As we want to keep our FABELs as straightforward as possible, we want to have the emotions be as basic as possible, therefore I use something akin to the Wheel of Emotion from Robert Plutchik. This uses 8 basic emotions in pairs of opposites.

  • Joy-Sadness
  • Anger-Fear
  • Trust-Distrust
  • Surprise-Anticipation

And just looking at these we assume what the likely emotion is that the audience would experience there and then build on that with behavioural motivations they might have. This then is how we craft a FABEL.

Naturally, this is all hypothetical, based on what we want the audience to do. It cannot take the place of good data. Once you are ‘live’, then continue to refine your FABELs to be ever more accurate with real world information.

Expanding upon the FABEL

The idea of crafting a FABEL is not meant as a replacement for good market research or data-supported segmentation and targeting but is meant more as an addition at the very start of the overall process.

The purpose of crafting a FABEL is to have a concept of something that can be targeted and that helps guide an initial push before data can be gotten, and the push is then refined and iterated upon.

Just as with other methods, FABELs should be refined with data gathered from analytics and metrics. And with data comes information on additional aspects and characteristics of your audience. Examples of what I tend to use and ask when expanding on my FABELs are answering questions that are based on the HEXACO and OCEAN personality traits framework.

The questions I try to answer with the data are:

  • How open to the experience is the audience? Curious or Cautious?
  • Does the experience agree with them? Do they enjoy it or are they critical of it?
  • How sensitive are they to the experience? What emotion(s) was elicited? Does it make them nervous or are they confident in it?
  • Are they going through it with efficiency and understanding or are they lost or careless in taking the actions required?
  • And so on…

Further additions to refining my FABEL are determining how much guidance the audience may need, how easily influenced they are, their attention to detail, level of focus, attitudes towards complexity and decision making, and more.

A final step, in the case of my work, is gauging the audience’s engagement by getting first-hand feedback through an engagement questionnaire based on Csikszentmihalyi’s Flow theory.
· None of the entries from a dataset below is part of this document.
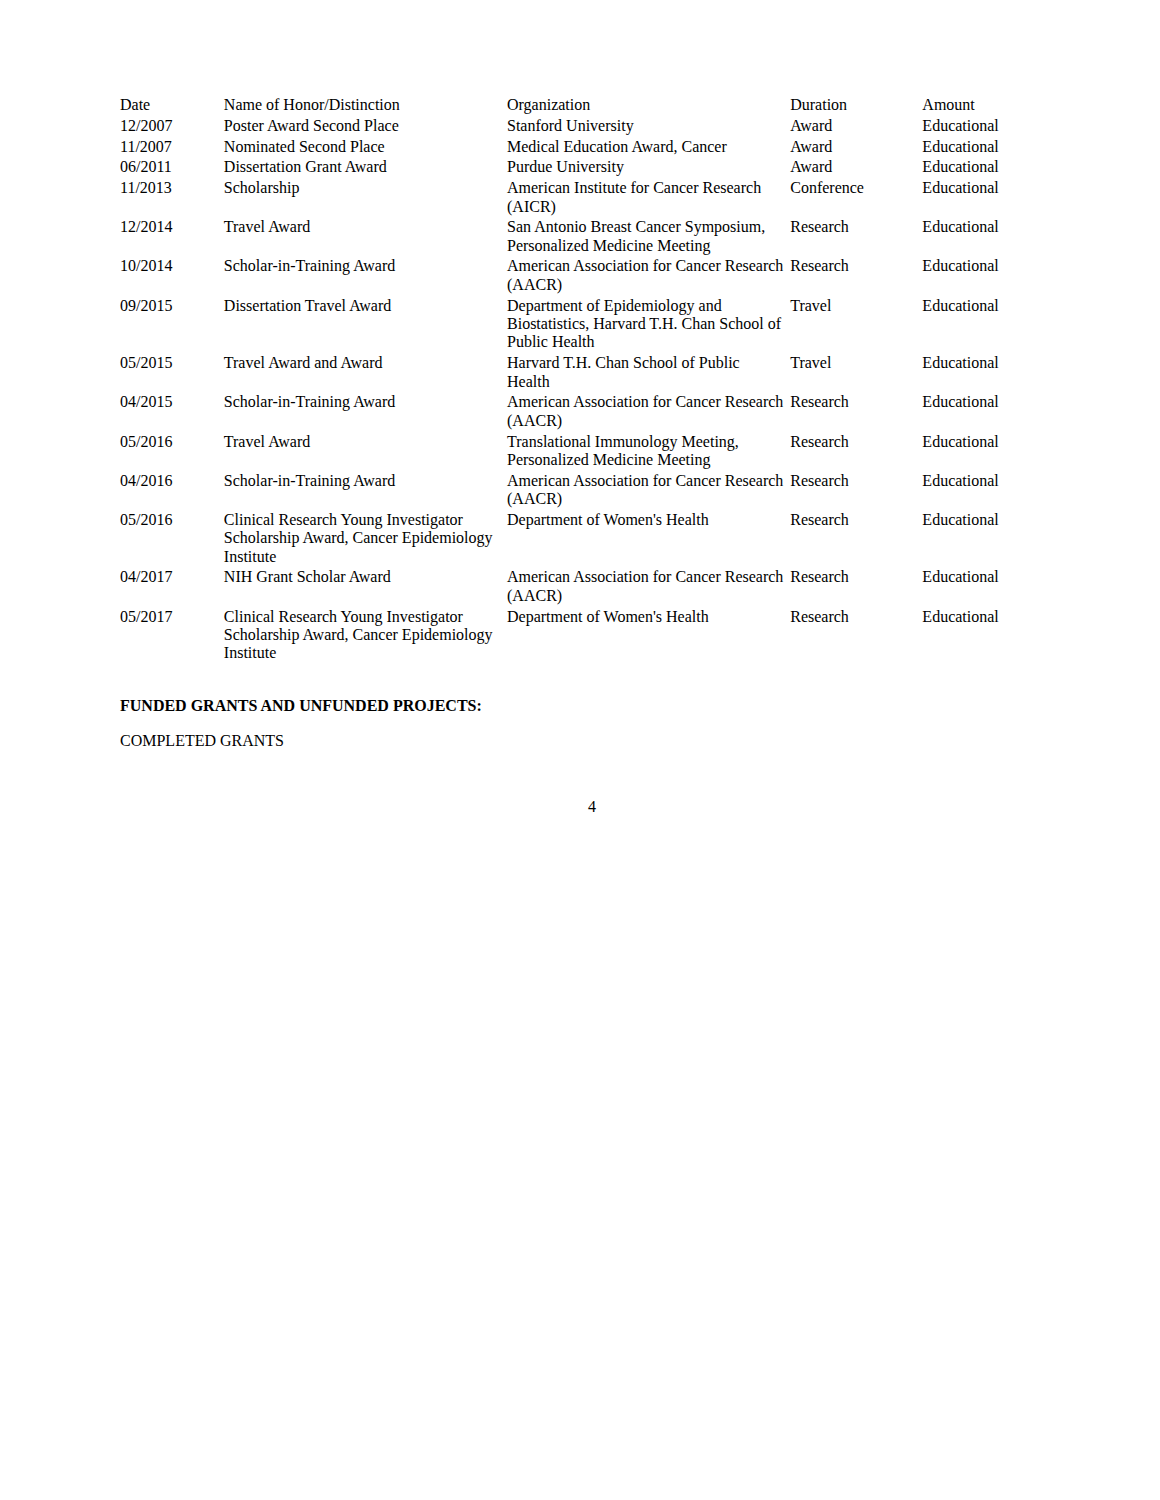| Date | Name of Honor/Distinction | Organization | Duration | Amount |
| --- | --- | --- | --- | --- |
| 12/2007 | Poster Award Second Place | Stanford University | Award | Educational |
| 11/2007 | Nominated Second Place | Medical Education Award, Cancer | Award | Educational |
| 06/2011 | Dissertation Grant Award | Purdue University | Award | Educational |
| 11/2013 | Scholarship | American Institute for Cancer Research (AICR) | Conference | Educational |
| 12/2014 | Travel Award | San Antonio Breast Cancer Symposium, Personalized Medicine Meeting | Research | Educational |
| 10/2014 | Scholar-in-Training Award | American Association for Cancer Research (AACR) | Research | Educational |
| 09/2015 | Dissertation Travel Award | Department of Epidemiology and Biostatistics, Harvard T.H. Chan School of Public Health | Travel | Educational |
| 05/2015 | Travel Award and Award | Harvard T.H. Chan School of Public Health | Travel | Educational |
| 04/2015 | Scholar-in-Training Award | American Association for Cancer Research (AACR) | Research | Educational |
| 05/2016 | Travel Award | Translational Immunology Meeting, Personalized Medicine Meeting | Research | Educational |
| 04/2016 | Scholar-in-Training Award | American Association for Cancer Research (AACR) | Research | Educational |
| 05/2016 | Clinical Research Young Investigator Scholarship Award, Cancer Epidemiology Institute | Department of Women's Health | Research | Educational |
| 04/2017 | NIH Grant Scholar Award | American Association for Cancer Research (AACR) | Research | Educational |
| 05/2017 | Clinical Research Young Investigator Scholarship Award, Cancer Epidemiology Institute | Department of Women's Health | Research | Educational |
FUNDED GRANTS AND UNFUNDED PROJECTS:
COMPLETED GRANTS
4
All this comes together to create a more solid basis for segmentation and targeting the FABELs.

Final Thoughts

As with many of my articles, I aim to look at and reframe concepts and perspectives, so that others may better understand them or feel that they are more applicable to them.

And as I stated at the beginning, creating and labelling fictional individuals as a starting point can lead to several issues, creating prejudices or promoting locked perspectives. Rather I’d want us to craft audience groups and tribes. This offers us a level of flexibility as we’re looking at group behaviours rather than individual behaviours then.

Group behaviours, at least initially can be kept simple and broad and allow for more refined versions later one. I would say that this is better than what many persona building guides offer. Which is very often a full deep dive into building a specific individual that relates to a group, and which is inherently based on sufficient data gathered by a well-established business. Not what every new business might be able to do.

As a final note to always keep in mind, obviously crafting and building upon data is always recommended. As soon as you have something, start measuring it and then go back and refine it, change it or craft anew to incorporate the real-world data that you have acquired.

That way your FABELs won’t just be imagined, but real-life stories worth hearing and learning about.

I hope that this piece has given you some food for thought and helped improve your own methods or at least offered a different viewpoint to consider.